# Simple power equation question

Suppose I have a circuit with voltage 4V and current 1A. By $P=I~V$ the total power across the circuit is 4W.

I have a $20~\Omega$ resistor and want to calculate the power loss over the resistor. By $I^2 R$ that is 20W.

This doesn't make sense to me. If the total power across the circuit is 4W, how can I lose 20W of power over the resistor. Where is my understanding wrong here?

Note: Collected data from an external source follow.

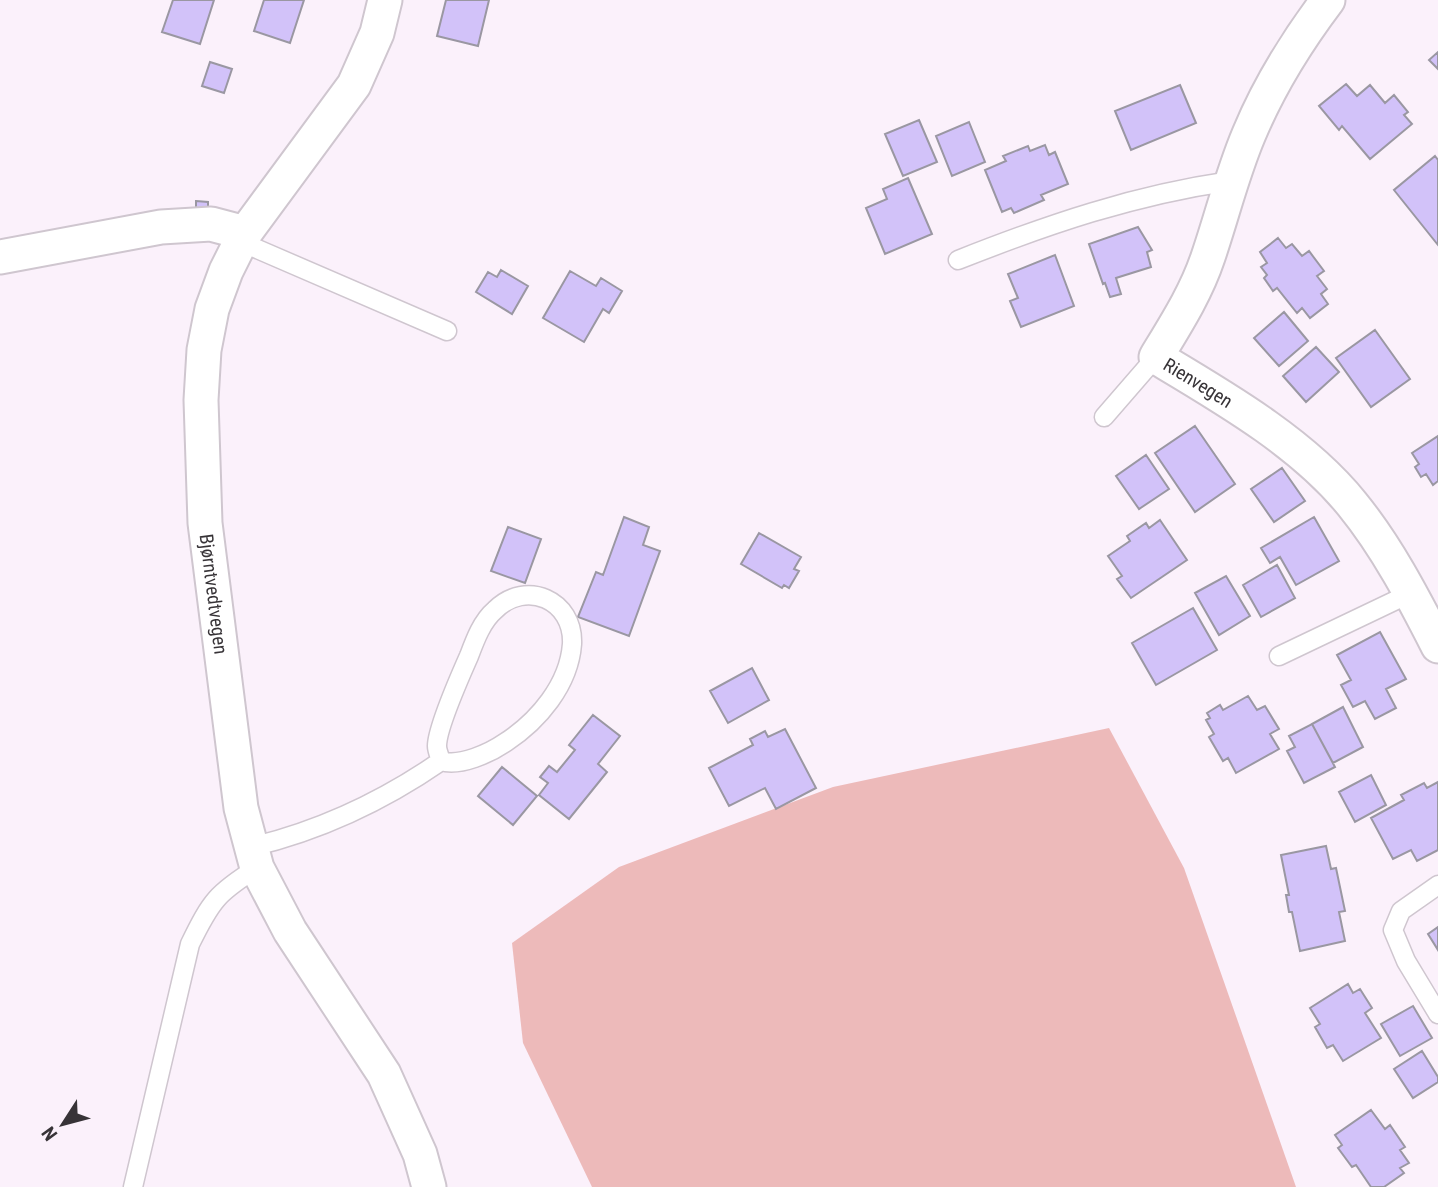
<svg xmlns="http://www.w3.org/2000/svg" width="1438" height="1187" viewBox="0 0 1438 1187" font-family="'Roboto Condensed',sans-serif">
	<rect width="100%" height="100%" fill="#fbf1fb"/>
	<!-- green -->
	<path fill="#edbaba" d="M1109,728L1184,868L1296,1187H592L523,1043L512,943L619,867L833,787Z"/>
	<!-- building -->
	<path fill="#d2c2f9" stroke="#9a97a2" stroke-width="2" d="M173,0H214L200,44L162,32Z
		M264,0H304L290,43L254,31Z
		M446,0H489L478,46L437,36Z
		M1438,52V69L1429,60Z
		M210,62L232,69L224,93L202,86Z
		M1346,84L1357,96L1370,85L1385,103L1394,95L1408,112L1404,115L1412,124L1370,159L1342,126L1339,130L1319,106Z
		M1180,85L1196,123L1131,150L1115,111Z
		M919,120L937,162L903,176L885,134Z
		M969,122L985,162L952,176L936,136Z
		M1045,145L1049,155L1055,152L1068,184L1041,195L1044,200L1014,213L1011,208L1002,212L985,170L1006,161L1003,156L1028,146L1030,151Z
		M1435,156L1438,160V245L1394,190Z
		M908,178L932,234L885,254L866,208L887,199L883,189Z
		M196,201L208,202V210H196Z
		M1138,227L1152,250L1147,252L1151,267L1116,278L1121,294L1110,297L1105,283L1103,284L1089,244Z
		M1278,238L1286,248L1292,244L1302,256L1309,251L1324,271L1317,276L1327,289L1321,294L1328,304L1310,318L1302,308L1297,313L1277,288L1273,291L1264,278L1267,275L1261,267L1267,263L1260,252Z
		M1055,255L1074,306L1021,327L1010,301L1018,298L1008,274Z
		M501,270L528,286L512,314L476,292L488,272L497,277Z
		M570,271L596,286L601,278L622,291L609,313L603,309L584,342L543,318Z
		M1284,312L1308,341L1279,366L1254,338Z
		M1375,330L1410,379L1371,407L1336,358Z
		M1316,347L1339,372L1306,402L1283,376Z
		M1195,426L1235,484L1195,512L1155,453Z
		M1438,436V481L1433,485L1426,474L1421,477L1415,467L1419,464L1412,453Z
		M1146,455L1169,489L1139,509L1116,476Z
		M1282,468L1305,501L1274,522L1251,489Z
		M624,517L649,527L643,545L660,551L629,636L578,617L596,572L603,575Z
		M1314,517L1339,561L1296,585L1280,557L1270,563L1261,548Z
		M1160,520L1187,560L1131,598L1117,579L1122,576L1108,556L1130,541L1127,536L1146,523L1149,528Z
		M508,527L541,539L525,583L491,571Z
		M759,533L801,557L794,569L799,571L789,588L784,585L782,588L741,564Z
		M1277,565L1295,598L1261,617L1243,585Z
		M1226,576L1250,616L1219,635L1195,593Z
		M1193,608L1217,650L1156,685L1132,643Z
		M1380,632L1406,679L1386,689L1396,708L1375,719L1365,701L1353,707L1341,685L1351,680L1337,655Z
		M752,668L769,700L728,723L710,691Z
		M1248,696L1257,710L1265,706L1279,729L1270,734L1279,749L1236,773L1228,758L1223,761L1209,737L1214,734L1206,720L1210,718L1207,713L1220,705L1223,710Z
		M1343,707L1363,747L1333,763L1312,724Z
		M593,715L620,736L598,764L607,772L569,819L539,795L548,783L540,777L549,766L557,772L575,750L569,745Z
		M1312,724L1335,767L1304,783L1287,751L1295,747L1289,736Z
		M785,729L816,788L776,809L765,788L729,806L709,768L753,745L750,739L765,731L768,737Z
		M502,767L537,796L513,825L478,796Z
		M1371,775L1386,805L1355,822L1339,792Z
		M1438,782V850L1417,861L1411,850L1393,859L1371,818L1404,800L1401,795L1424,783L1427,788Z
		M1326,846L1331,869L1336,868L1345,911L1339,912L1345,941L1300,951L1292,912H1289L1286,895H1289L1281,855Z
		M1438,927V950L1428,934Z
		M1348,984L1353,993L1360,989L1372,1008L1365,1013L1381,1038L1343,1061L1333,1045L1327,1048L1315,1027L1320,1024L1310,1008Z
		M1413,1006L1432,1038L1400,1056L1381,1024Z
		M1422,1051L1438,1077V1082L1413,1098L1394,1069Z
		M1371,1110L1385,1129L1390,1125L1405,1147L1400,1150L1409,1163L1400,1168L1404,1173L1384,1187H1371L1356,1165L1352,1167L1338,1148L1342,1145L1335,1135Z"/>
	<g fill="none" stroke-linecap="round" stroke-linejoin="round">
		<!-- lane casing -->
		<g stroke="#cfc6cf" stroke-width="21">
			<path id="lane" d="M241,242L447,331
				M958,260C1049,224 1134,195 1231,181
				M1104,417L1156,357
				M1279,656L1411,593
				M251,847C319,831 383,801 441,761C460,767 490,753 506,742C538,721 569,685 572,644C574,600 526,579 495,610C482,621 475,640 469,656C461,674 437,728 437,746C437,751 440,757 441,761
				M1438,885L1401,911L1393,930L1406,961L1438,1014
				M133,1187L190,944C211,901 217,893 257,868"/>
		</g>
		<!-- street casing -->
		<g stroke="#cfc6cf" stroke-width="37">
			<g id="street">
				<path id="s1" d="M385,0L377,33L354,85L245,233L226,271L212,309L204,350L201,400L205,523L241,808L257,868L290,931L384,1074L420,1154L429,1187"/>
				<path id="s2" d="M1328,0C1297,41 1269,86 1249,134C1232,174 1222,216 1208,257C1196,293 1176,324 1156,357C1223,397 1303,443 1352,504C1387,547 1413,597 1438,646"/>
				<path d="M0,257L161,227L211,224L245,233"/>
			</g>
		</g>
		<!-- lane -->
		<use href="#lane" stroke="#fff" stroke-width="18"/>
		<!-- street -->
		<use href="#street" stroke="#fff" stroke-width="33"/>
	</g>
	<g text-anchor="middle" stroke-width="5" stroke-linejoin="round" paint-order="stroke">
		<!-- street labels -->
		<g font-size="19" fill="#373337" stroke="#fbf1fb">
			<text dy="7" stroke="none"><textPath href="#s2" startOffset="448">Rienvegen</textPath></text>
			<text dy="7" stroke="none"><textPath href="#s1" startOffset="644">Bjørntvedtvegen</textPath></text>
		</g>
	</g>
	<!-- north arrow -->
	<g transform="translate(63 1124) rotate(234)" stroke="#fbf1fb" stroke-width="5" paint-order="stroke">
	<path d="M0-5L12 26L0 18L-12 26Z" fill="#373337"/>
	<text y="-10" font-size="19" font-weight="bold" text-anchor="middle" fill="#373337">N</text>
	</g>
</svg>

• The current flowing through the resistor would be 0.2 A(V / R = I ), so the power loss across it would be 0.8 W. "Suppose I have a circuit with voltage 4V and current 1A" are you describing a power supply with this statement. May be you should provide a schematic. – karthik Jay Aug 30 '17 at 4:07
• A $20\:\Omega$ resistor would require $20\:\textrm{V}$ to cause $1\:\textrm{A}$ through it. So your voltage is wrong. You don't get to pick parts from circuit 1 and different parts from circuit 2 and ask "why?" – jonk Aug 30 '17 at 4:53
• @karthikJay yes I'm describing the output of my power supply – user Aug 30 '17 at 5:09
• What do you mean "you are describing the output of your power supply"? Are you describing what is written on a PS label, or do you have a more sophisticated PS with DMM displays, or are you measuring the output with a Voltmeter and a separate Ampermeter? – Ale..chenski Aug 30 '17 at 5:52
• If your power supply can deliver UP TO 1 Amp at 4 volts, this does not mean that it WILL deliver 1 Amp. The current drawn from the power supply will be determined by the load resistance, provided that the supply can produce the required current. A power supply does not force its advertised current through the load. – Peter Bennett Aug 30 '17 at 6:18

## 1 Answer

If the total power across the circuit is 4W, how can I lose 20W of power over the resistor

You cannot get 1A through a 20Ω resistor with only 4W, so your assumption that it will draw 1A is wrong. If the voltage across it is 4V then it will draw 4V/20Ω = 0.2A, and dissipate 4V * 0.2A = 0.8W.

If the total power absorbed by the circuit is 4W then either there are other components drawing current in parallel to make the total 1A, or the voltage is being boosted before being put across the resistor. If the resistor is the only component then the current must actually be 0.2A, not 1A.